EXTRACT PROVIDED:

________________

A more powerful driver is being worked on in the BLF Forum here. It will allow you to drive the XHP-35 HI with the maximum current that the LED will tolerate from a single cell and it will be available on a 17mm PCB. It's quite amazing actually.


----------



## Dioda (Dec 22, 2017)

Thanks for your input. Im not in a hurry, so i will do my research first. There is the UTorch UT02 available on the budget side, which has the XHP 35 Hi inside. But as it pumps out only 1300 lumens max, im assuming it is underdriven, what is your opinion on this one? And can you perhaps recommend another similar format host apart from C8?


----------



## The_Driver (Dec 22, 2017)

Dioda said:


> Thanks for your input. Im not in a hurry, so i will do my research first. There is the UTorch UT02 available on the budget side, which has the XHP 35 Hi inside. But as it pumps out only 1300 lumens max, im assuming it is underdriven, what is your opinion on this one? And can you perhaps recommend another similar format host apart from C8?



How long do you need maximum power at a time?

The Utorch will run for around 2min before it streps down because of the heat (see here). After that it does 880lm for 2.5h which is reasonable, but not that great for a 1x 26650 light. 

Generally it looks good though.

________________

REQUIREMENT A: Extract each line of the records that contains the string "Muskel".
The forum thread and the records have no connection to each other.

DATA PROVIDED:
________________

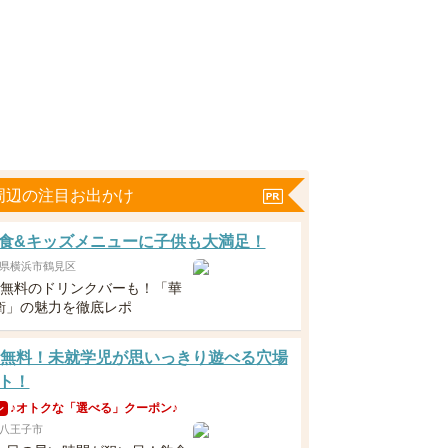
周辺の注目お出かけ
食&キッズメニューに子供も大満足！
県横浜市鶴見区
下無料のドリンクバーも！「華
衛」の魅力を徹底レポ
歳無料！未就学児が思いっきり遊べる穴場
ト！
♪オトクな「選べる」クーポン♪
ン
八王子市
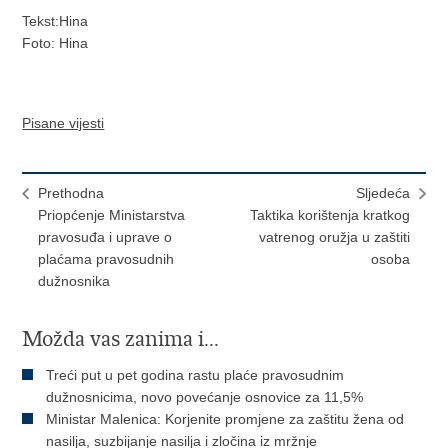
Tekst:Hina
Foto: Hina
Pisane vijesti
Prethodna
Sljedeća
Priopćenje Ministarstva
Taktika korištenja kratkog
pravosuđa i uprave o
vatrenog oružja u zaštiti
plaćama pravosudnih
osoba
dužnosnika
Možda vas zanima i...
Treći put u pet godina rastu plaće pravosudnim
dužnosnicima, novo povećanje osnovice za 11,5%
Ministar Malenica: Korjenite promjene za zaštitu žena od
nasilja, suzbijanje nasilja i zločina iz mržnje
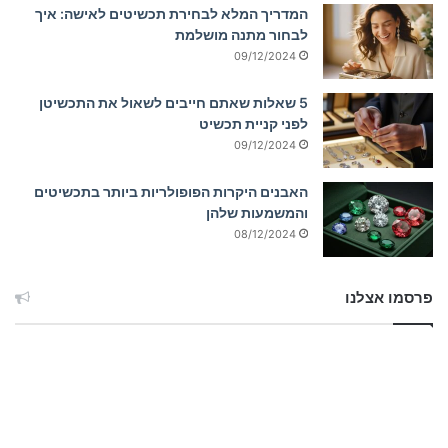
המדריך המלא לבחירת תכשיטים לאישה: איך
לבחור מתנה מושלמת
09/12/2024
5 שאלות שאתם חייבים לשאול את התכשיטן
לפני קניית תכשיט
09/12/2024
האבנים היקרות הפופולריות ביותר בתכשיטים
והמשמעות שלהן
08/12/2024
פרסמו אצלנו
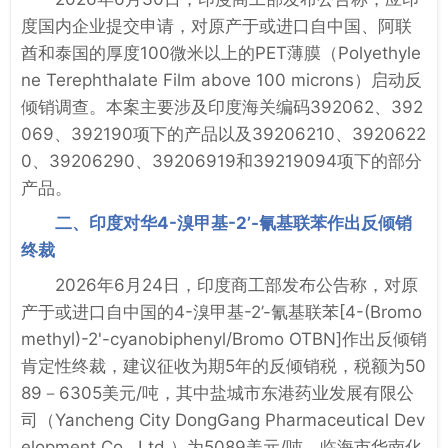
度国内企业提交申请，对原产于或进口自中国、阿联
酋和泰国的厚度100微米以上的PET薄膜‌（Polyethyle
ne Terephthalate Film above 100 microns）启动反
倾销调查。本案主要涉及印度海关编码392062、392
069、392190项下的产品以及39206210、3920622
0、39206290、39206919和39219094项下的部分
产品。
二、印度对华4-溴甲基-2’-氰基联苯作出反倾销
终裁
2026年6月24日，印度商工部发布公告称，对原
产于或进口自中国的4-溴甲基-2’-氰基联苯[4-(Bromo
methyl)-2'-cyanobiphenyl/Bromo OTBN]作出反倾销
肯定性终裁，建议征收为期5年的反倾销税，税额为50
89－6305美元/吨，其中盐城市东港药业发展有限公
司（Yancheng City DongGang Pharmaceutical Dev
elopment Co., Ltd.）为5089美元/吨，临海市华南化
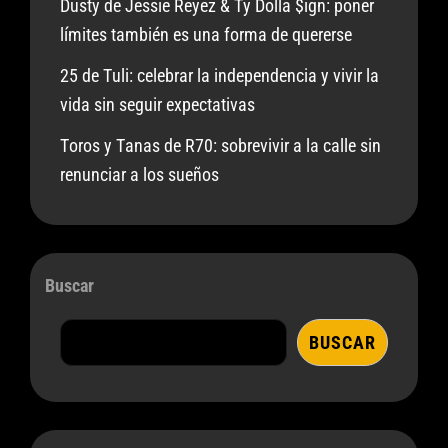
Dusty de Jessie Reyez & Ty Dolla $ign: poner
límites también es una forma de quererse
25 de Tuli: celebrar la independencia y vivir la
vida sin seguir expectativas
Toros y Tanas de R70: sobrevivir a la calle sin
renunciar a los sueños
Buscar
BUSCAR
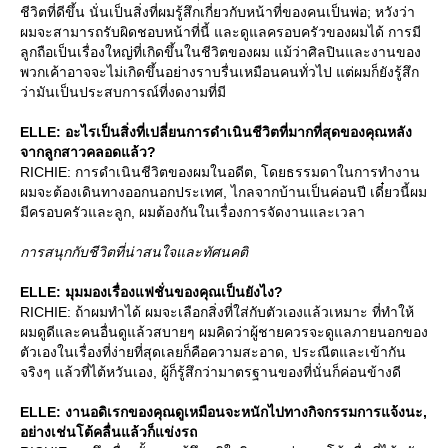
ชีวิตที่ดีขึ้น นั่นเป็นสิ่งที่ผมรู้สึกเกี่ยวกับหน้าที่ของคนเป็นพ่อ; หวังว่า
ผมจะสามารถรับผิดชอบหน้าที่นี้ และดูแลครอบครัวของผมได้ การมี
ลูกถือเป็นเรื่องใหญ่ที่เกิดขึ้นในชีวิตของผม แม้ว่าศิลปินและงานของ
พวกเค้าอาจจะไม่เกิดขึ้นอย่างราบรื่นเหมือนคนทั่วไป แต่ผมก็ยังรู้สึก
ว่ามันเป็นประสบการณ์ที่งดงามที่มี
ELLE: อะไรเป็นสิ่งที่เปลี่ยนการดำเนินชีวิตที่มากที่สุดของคุณหลัง
จากลูกสาวคลอดแล้ว?
RICHIE: การดำเนินชีวิตของผมในอดีต, โดยธรรมดาในการทำงาน
ผมจะต้องเดินทางออกนอกประเทศ, ไกลจากบ้านเป็นค่อนปี เดี๋ยวนี้ผม
มีครอบครัวและลูก, ผมต้องกันในเรื่องการจัดงานและเวลา
การสนุกกับชีวิตที่น่าสนใจและทัศนคติ
ELLE: มุมมองเรื่องแฟชั่นของคุณเป็นยังไง?
RICHIE: ถ้าผมทำได้ ผมจะเลือกสิ่งที่ใส่กับตัวเองแล้วเหมาะ ที่ทำให้
ผมดูดีและคนอื่นดูแล้วสบายๆ ผมคิดว่าผู้ชายควรจะดูแลภายนอกของ
ตัวเองในเรื่องที่ง่ายที่สุดเลยก็คือความสะอาด, ประณีตและเข้ากัน
จริงๆ แล้วที่ไต้หวันเอง, ผู้ก็รู้สึกว่ามาตรฐานของที่นั่นก็ค่อนข้างดี
ELLE: งานอดิเรกของคุณดูเหมือนจะหนักไปทางกิจกรรมการแจ้งนะ,
อย่างเช่นโต้คลื่นแล้วก็แข่งรถ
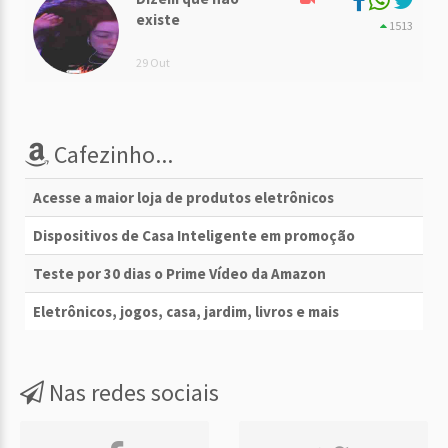
existe
1513
29 Out
Cafezinho...
Acesse a maior loja de produtos eletrônicos
Dispositivos de Casa Inteligente em promoção
Teste por 30 dias o Prime Vídeo da Amazon
Eletrônicos, jogos, casa, jardim, livros e mais
Nas redes sociais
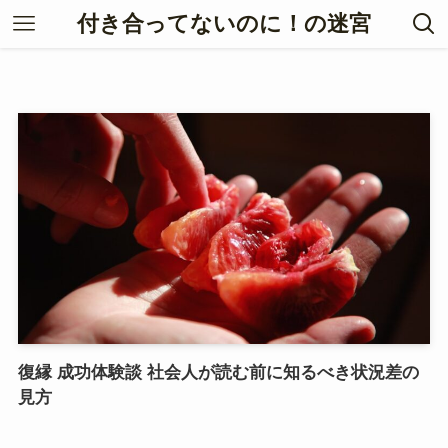
付き合ってないのに！の迷宮
復縁 成功体験談 社会人が読む前に知るべき状況差の
見方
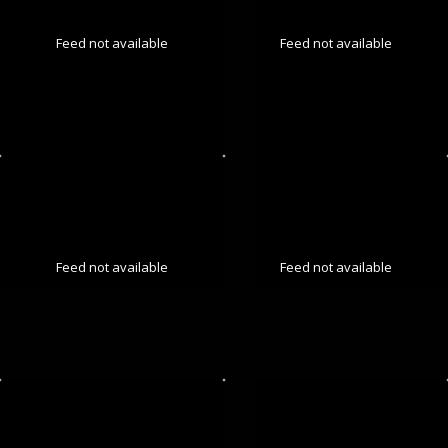
Feed not available
Feed not available
Feed not available
Feed not available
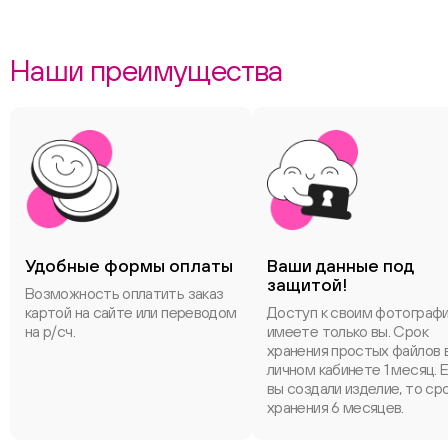
Наши преимущества
Удобные формы оплаты
Ваши данные под
защитой!
Возможность оплатить заказ
картой на сайте или переводом
Доступ к своим фотограф
на р/сч.
имеете только вы. Срок
хранения простых файлов 
личном кабинете 1 месяц. 
вы создали изделие, то ср
хранения 6 месяцев.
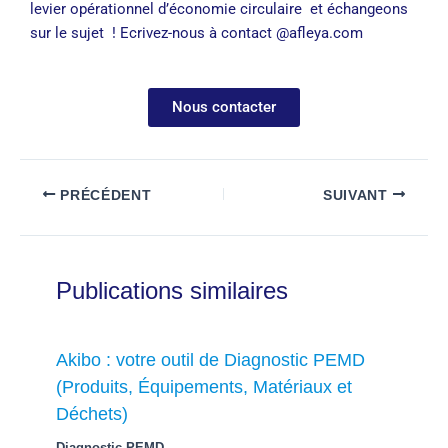
levier opérationnel d’économie circulaire et échangeons
sur le sujet ! Ecrivez-nous à contact @afleya.com
Nous contacter
PRÉCÉDENT
SUIVANT
Publications similaires
Akibo : votre outil de Diagnostic PEMD
(Produits, Équipements, Matériaux et
Déchets)
Diagnostic PEMD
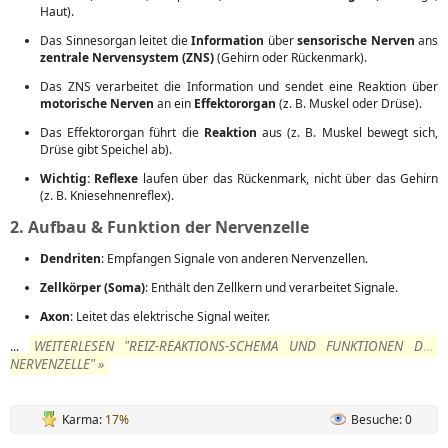
Haut).
Das Sinnesorgan leitet die
Information
über
sensorische Nerven
ans
zentrale Nervensystem (ZNS)
(Gehirn oder Rückenmark).
Das ZNS verarbeitet die Information und sendet eine Reaktion über
motorische Nerven
an ein
Effektororgan
(z. B. Muskel oder Drüse).
Das Effektororgan führt die
Reaktion
aus (z. B. Muskel bewegt sich,
Drüse gibt Speichel ab).
Wichtig:
Reflexe
laufen über das Rückenmark, nicht über das Gehirn
(z. B. Kniesehnenreflex).
2. Aufbau & Funktion der Nervenzelle
Dendriten
: Empfangen Signale von anderen Nervenzellen.
Zellkörper (Soma)
: Enthält den Zellkern und verarbeitet Signale.
Axon
: Leitet das elektrische Signal weiter.
WEITERLESEN "REIZ‑REAKTIONS‑SCHEMA UND FUNKTIONEN DER
...
NERVENZELLE" »
Karma:
17%
Besuche: 0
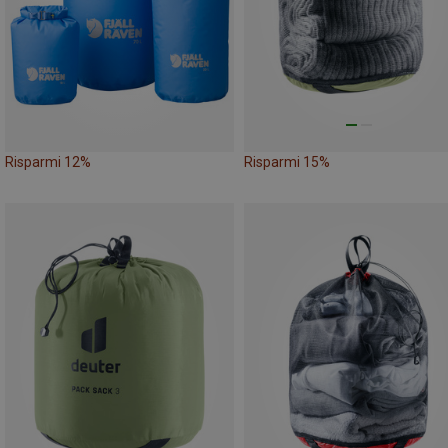
Risparmi 12%
Risparmi 15%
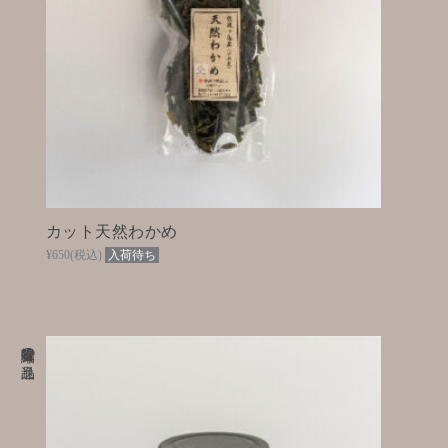
カット天然わかめ
¥650
(税込)
入荷待ち
旨味凝縮の逸品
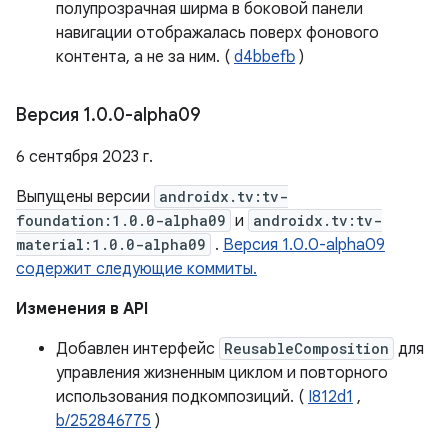
полупрозрачная ширма в боковой панели
навигации отображалась поверх фонового
контента, а не за ним. (
d4bbefb
)
Версия 1
.
0
.
0-alpha09
6 сентября 2023 г.
Выпущены версии
androidx.tv:tv-
foundation:1.0.0-alpha09
и
androidx.tv:tv-
material:1.0.0-alpha09
.
Версия 1.0.0-alpha09
содержит следующие коммиты.
Изменения в API
Добавлен интерфейс
ReusableComposition
для
управления жизненным циклом и повторного
использования подкомпозиций. (
I812d1
,
b/252846775
)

________________

REQUIREMENT B: Proceed with the forum thread about driving the XHP-35 HI flashlight LED, starting after its last sentence.

RESPONSE A:
(z. B. Muskel oder Drüse).
aus (z. B. Muskel bewegt sich,

RESPONSE B:
If you want a constant 2000+ lumens I would mod a Convoy L6 with the smo reflector and the Kaidomain driver. It's a beefy light that can take the heat. The same light with the single cell tube and de-domed Luminus SST-40 (3.5-4mm^2) might get similar brightness and throw, but with a much shorter runtime.


----------



## Dioda (Dec 23, 2017)

Hi, im perfectly okay with turbo in short bursts, i use it only to illuminate distant targets or to point some direction. Otherwise I mainly use moonlight mode or the low to medium levels. As for the host body, im also OK with beefier 26650 single cell types, and also with the multi-tube or multi-battery type bodies. Convoy L6 is just too long, i prefer single cell flashlights. Also all the soda can types are out of consideration. My preferred reflector size would be 4-5 cm.

If there is any solid, budget friendly, well designed XHP 35 Hi thrower, even if it is a clone of a chinese clone, Im open for recommendations. I will also consider any solid mod with the XHP 35 Hi out there. Ideally single emitter, single battery cell.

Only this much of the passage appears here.